Die stilistische Klammer um all diese unterschiedlichen Plots sind Ironie und der allgegenwärtige Einbruch des Absurden in das Geschehen. Durch eine mitunter leicht historisierende, von häufig wiederaufgenommenen und variierten Motiven durchzogene Diktion, die mit Lautfolgen und -kombinationen wie mit Pinsel und Farben umzugehen scheint, Nuancen abmischt und mit wenigen Worten Charaktere zum Leuchten bringt, schafft es Michael Fehr, je nach Intention und Text tendenziell Heiterkeit, Befremden oder auch Abscheu und Unbehagen zu erzeugen. Diese innere Spannung, von exemplarischer Dichtheit beispielsweise in der Titelerzählung "Glanz und Schatten", baut sich oft über mehrere Seiten langsam und allmählich auf und dekonstruiert sich teilweise dann wieder, was entsprechende markante und gleichzeitig angemessen kurze Zitate recht schwierig macht. Auch mit offensichtlich Grausamem geht Fehr um, als ob es sich um ganz alltägliche Selbstverständlichkeiten handele, so in der bereits erwähnten Geschichte "Ein Rebhuhn auseinandernehmen", in der sich die Leserschaft - Vorsicht: Spoiler! - erst am Schluss darüber klar wird, dass das Rebhuhn erst getötet wird, nachdem es gerupft, gehäutet und ihm die Augen ausgestochen wurden. Und auch in vordergründig handlungsarmen Geschichten wie "Nichts und Niemand" versteht Fehr es, ein beklemmendes Grundgefühl auszulösen.

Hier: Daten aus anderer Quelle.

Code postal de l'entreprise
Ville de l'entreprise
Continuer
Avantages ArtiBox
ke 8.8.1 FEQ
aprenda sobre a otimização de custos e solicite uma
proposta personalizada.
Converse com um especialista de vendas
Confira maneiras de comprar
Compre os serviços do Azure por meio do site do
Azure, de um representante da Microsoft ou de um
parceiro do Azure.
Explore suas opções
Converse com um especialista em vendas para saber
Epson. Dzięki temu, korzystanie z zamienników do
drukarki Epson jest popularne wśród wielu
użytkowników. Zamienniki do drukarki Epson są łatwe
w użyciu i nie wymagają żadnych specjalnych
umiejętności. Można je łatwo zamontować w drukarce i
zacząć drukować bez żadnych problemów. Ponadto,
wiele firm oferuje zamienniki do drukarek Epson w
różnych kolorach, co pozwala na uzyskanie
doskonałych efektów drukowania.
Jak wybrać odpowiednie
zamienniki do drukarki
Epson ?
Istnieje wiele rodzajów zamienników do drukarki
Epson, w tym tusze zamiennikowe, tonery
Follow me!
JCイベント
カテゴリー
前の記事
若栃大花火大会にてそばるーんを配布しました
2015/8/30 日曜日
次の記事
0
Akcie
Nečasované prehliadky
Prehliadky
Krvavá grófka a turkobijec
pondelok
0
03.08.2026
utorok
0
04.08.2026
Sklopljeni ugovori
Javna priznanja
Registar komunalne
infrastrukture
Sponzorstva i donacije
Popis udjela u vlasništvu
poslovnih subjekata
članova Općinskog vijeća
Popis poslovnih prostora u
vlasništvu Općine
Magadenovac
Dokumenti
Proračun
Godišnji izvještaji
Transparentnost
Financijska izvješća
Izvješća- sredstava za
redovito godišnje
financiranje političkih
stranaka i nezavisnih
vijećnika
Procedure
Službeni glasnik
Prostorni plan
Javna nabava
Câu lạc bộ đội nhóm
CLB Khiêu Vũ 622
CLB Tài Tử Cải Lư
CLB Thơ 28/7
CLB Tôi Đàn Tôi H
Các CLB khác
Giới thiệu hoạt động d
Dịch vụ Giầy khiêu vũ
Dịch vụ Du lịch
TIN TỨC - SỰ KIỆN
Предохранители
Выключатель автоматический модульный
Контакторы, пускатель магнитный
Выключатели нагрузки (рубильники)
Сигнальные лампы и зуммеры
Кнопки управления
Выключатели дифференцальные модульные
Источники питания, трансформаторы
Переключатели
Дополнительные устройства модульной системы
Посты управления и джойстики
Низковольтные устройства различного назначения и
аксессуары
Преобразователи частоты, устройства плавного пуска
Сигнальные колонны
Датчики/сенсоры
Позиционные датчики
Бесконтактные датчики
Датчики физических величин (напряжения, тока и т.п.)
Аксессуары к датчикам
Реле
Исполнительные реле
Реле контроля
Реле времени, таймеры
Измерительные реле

Es gibt dann allerdings auch Stellen, an denen er das Lautmalerische so in den Vordergrund stellt, dass eine Nähe zur Slampoetry sichtbar wird, die Fehr als Spoken-Word-Autor, der oft auch mit Musikern zu Bühnenperformances zusammenfindet, sicher nicht ganz leugnen kann:
"da steht er / der verreckte / hehre / Architekt an einem hilben / lauen / Ecken des Geschehens / die Arme verschränkt",
heißt es beispielsweise lautmalerisch in "Babel", und ein paar Seiten weiter:
"'Das ist alles mir in Sinn getrudelt / eingefallen / der ganze Plunder / ein Wunder' / jubelt der Architekt / 'Guckt einmal / wie alle arbeiten nach meinem Sinn und Geist / einer dem anderen in die Hände / das spricht Bände für den Witz meiner Skizze und meine Organisation / und der Trutzturm ist nun mein gerechter Lohn'"
Glücklicherweise bleiben diese Ausflüge in rappende Binnenreim-Plattitüden eher die Ausnahme; sie offenbaren jedoch ein generelles Fragezeichen hinter diesen ansonsten ungemein kunstvoll ausgestalteten Texten: ein Hörbuch, eingelesen vom Autor mit seinem leichten berndeutschen Akzent, womöglich mit Sounds unterlegt, wäre womöglich die angemessenere Form der Darreichung gewesen, verleiht diese Stimme den Texten doch erst den letzten Schliff - ihre eigentliche Skurrilität und ihren unverwechselbaren Charakter. Das Buch ist vielleicht letztlich die Partitur für das, was der Autor auf der Bühne aufführungstechnisch daraus macht. Ein Livererlebnis mit diesen neuen Texten und dem Performer Michael Fehr sollte man sich jedenfalls nicht entgehen lassen.